DOCUMENT PASSAGE:
I am working with a Cellebrite Physical dump of a Nokia Lumia 521 windows phone - OS v8.0.10328.78. I am trying to determine (basically) how some suspect images were created on the device.
I have a path that contain a large majority of these images WPNETWORK/APPDATA/Local/Tap and Share **-
There is then "Tap and Share 1" thru "16". Each Tap and Share folder contains different image file names such as "received", "FB" "Snapchat"…
I haven't been able to locate much documentation on this location other than it is possibly Nokia's or Window's near field transfer option (much like Apple's AirDrop).
The interesting part is that 89 of 129 images from the tap and share directories have been deleted from the "Saved Pictures" directory on the device.

DATASET EXCERPTS:

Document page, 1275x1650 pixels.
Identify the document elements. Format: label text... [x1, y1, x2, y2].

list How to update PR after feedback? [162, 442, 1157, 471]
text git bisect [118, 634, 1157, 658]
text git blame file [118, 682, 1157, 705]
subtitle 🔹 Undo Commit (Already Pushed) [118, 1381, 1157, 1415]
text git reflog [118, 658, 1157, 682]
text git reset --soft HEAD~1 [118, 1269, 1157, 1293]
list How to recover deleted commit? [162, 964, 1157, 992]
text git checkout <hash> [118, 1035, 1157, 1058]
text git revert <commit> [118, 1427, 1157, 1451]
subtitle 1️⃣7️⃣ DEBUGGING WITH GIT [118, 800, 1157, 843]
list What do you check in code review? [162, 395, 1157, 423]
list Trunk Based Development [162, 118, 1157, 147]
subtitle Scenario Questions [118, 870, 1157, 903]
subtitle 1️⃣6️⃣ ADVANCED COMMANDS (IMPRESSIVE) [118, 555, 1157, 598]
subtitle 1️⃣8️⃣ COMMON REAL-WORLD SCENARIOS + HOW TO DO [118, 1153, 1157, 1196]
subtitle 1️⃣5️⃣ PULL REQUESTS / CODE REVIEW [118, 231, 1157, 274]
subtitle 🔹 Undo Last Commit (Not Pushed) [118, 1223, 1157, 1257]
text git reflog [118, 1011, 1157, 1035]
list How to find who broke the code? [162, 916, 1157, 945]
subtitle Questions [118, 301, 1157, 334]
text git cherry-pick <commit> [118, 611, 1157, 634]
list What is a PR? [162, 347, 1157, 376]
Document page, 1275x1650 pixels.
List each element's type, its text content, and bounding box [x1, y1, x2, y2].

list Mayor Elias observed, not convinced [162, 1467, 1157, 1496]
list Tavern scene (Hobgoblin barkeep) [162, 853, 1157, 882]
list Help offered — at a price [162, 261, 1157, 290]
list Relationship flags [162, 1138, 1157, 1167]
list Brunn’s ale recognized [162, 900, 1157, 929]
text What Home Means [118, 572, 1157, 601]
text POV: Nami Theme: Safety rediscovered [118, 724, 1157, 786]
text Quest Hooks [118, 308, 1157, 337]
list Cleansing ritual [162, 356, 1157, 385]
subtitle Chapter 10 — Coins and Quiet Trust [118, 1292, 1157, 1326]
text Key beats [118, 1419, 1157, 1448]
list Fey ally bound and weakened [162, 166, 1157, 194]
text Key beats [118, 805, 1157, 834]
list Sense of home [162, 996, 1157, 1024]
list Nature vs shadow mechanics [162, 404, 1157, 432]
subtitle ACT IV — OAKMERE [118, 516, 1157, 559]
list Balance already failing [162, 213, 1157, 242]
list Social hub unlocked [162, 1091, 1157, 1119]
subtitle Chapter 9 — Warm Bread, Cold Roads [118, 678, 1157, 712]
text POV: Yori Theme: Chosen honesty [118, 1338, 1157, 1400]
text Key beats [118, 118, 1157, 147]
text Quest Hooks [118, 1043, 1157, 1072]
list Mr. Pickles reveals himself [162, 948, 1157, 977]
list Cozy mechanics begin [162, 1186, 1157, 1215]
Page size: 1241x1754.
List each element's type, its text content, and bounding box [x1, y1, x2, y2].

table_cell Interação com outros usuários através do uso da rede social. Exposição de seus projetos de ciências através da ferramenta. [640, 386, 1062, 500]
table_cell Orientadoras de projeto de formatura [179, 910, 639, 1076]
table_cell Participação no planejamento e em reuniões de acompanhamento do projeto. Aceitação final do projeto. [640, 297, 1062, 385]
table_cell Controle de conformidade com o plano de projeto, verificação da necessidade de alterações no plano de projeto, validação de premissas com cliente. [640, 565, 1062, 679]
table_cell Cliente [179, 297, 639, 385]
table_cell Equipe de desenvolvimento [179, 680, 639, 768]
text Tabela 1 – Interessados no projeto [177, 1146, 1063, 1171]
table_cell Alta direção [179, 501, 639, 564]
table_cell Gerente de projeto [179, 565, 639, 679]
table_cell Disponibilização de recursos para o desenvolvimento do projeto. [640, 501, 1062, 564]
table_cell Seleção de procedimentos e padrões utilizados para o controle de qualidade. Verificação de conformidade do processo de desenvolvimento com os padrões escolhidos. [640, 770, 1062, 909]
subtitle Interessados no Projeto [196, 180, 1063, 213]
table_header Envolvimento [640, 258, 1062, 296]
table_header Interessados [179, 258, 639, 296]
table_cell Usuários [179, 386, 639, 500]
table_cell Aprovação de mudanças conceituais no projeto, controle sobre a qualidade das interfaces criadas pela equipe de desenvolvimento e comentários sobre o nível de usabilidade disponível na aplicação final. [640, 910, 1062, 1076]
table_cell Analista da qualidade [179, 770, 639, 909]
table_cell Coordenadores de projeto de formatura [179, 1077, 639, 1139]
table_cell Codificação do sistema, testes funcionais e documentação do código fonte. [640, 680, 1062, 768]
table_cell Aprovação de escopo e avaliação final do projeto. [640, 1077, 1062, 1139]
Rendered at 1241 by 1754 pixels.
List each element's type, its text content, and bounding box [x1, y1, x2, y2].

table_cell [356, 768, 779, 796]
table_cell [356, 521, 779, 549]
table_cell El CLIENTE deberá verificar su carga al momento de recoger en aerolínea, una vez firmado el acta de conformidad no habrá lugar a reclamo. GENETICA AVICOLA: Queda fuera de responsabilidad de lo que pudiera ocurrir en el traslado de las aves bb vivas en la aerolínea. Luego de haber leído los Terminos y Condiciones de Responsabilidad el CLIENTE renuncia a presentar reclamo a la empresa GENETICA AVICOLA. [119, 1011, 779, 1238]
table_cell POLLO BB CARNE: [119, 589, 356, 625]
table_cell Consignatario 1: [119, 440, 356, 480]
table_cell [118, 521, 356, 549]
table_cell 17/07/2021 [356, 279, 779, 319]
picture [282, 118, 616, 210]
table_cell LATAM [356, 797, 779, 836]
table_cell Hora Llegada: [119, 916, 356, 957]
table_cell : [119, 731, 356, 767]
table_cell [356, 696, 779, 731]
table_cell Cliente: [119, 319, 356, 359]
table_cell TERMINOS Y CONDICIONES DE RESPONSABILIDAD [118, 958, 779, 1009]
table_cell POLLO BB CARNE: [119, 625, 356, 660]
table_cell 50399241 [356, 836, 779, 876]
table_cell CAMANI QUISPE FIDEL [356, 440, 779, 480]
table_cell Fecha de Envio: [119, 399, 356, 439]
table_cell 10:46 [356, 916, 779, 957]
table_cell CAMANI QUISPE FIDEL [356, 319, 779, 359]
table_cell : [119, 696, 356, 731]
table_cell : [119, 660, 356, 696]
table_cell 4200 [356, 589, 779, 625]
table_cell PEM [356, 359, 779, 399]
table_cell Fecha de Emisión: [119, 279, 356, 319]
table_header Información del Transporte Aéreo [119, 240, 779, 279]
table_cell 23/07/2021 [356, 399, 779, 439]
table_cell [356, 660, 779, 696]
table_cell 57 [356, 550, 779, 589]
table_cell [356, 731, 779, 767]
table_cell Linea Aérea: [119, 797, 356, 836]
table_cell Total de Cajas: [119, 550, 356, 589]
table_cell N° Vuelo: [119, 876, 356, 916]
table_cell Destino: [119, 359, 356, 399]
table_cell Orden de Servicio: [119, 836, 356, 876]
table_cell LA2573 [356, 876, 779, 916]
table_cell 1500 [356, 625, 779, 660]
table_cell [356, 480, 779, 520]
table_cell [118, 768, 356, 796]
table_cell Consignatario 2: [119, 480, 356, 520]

EXERCISE TASKS:
a) According to the Nokia Lumia post, how many of the 129 images from the tap and share directories were deleted from the "Saved Pictures" directory?
b) Copy the portion of the Nokia Lumia post that begins at the words "I am working" and ends after "directory on the device.".
c) Carry on writing the Nokia Lumia post, picking up after its final sentence.

RESPONSES BY TASK:
a) 89 of the 129 images were deleted.

b)
I am working with a Cellebrite Physical dump of a Nokia Lumia 521 windows phone - OS v8.0.10328.78. I am trying to determine (basically) how some suspect images were created on the device.
I have a path that contain a large majority of these images WPNETWORK/APPDATA/Local/Tap and Share **-
There is then "Tap and Share 1" thru "16". Each Tap and Share folder contains different image file names such as "received", "FB" "Snapchat"…
I haven't been able to locate much documentation on this location other than it is possibly Nokia's or Window's near field transfer option (much like Apple's AirDrop).
The interesting part is that 89 of 129 images from the tap and share directories have been deleted from the "Saved Pictures" directory on the device.

c)
In conclusion, I am leaning towards the photo's being received via near field transfer from an old phone or computer OR sent to a phone or computer THEN deleted from the "saved pictures" directory.
Any input is GREATLY appreciated!
I recommend processing the folders and files in Encase/Forensic Explorer/X-Ways/OSForensics as Windows Phone files are absolutely "processable" by Windows forensic software.
Your Windows forensic software of choice will enable you to generate timelines and potentially see what activities were occurring concurrent with the pictures being interacted with on the phone.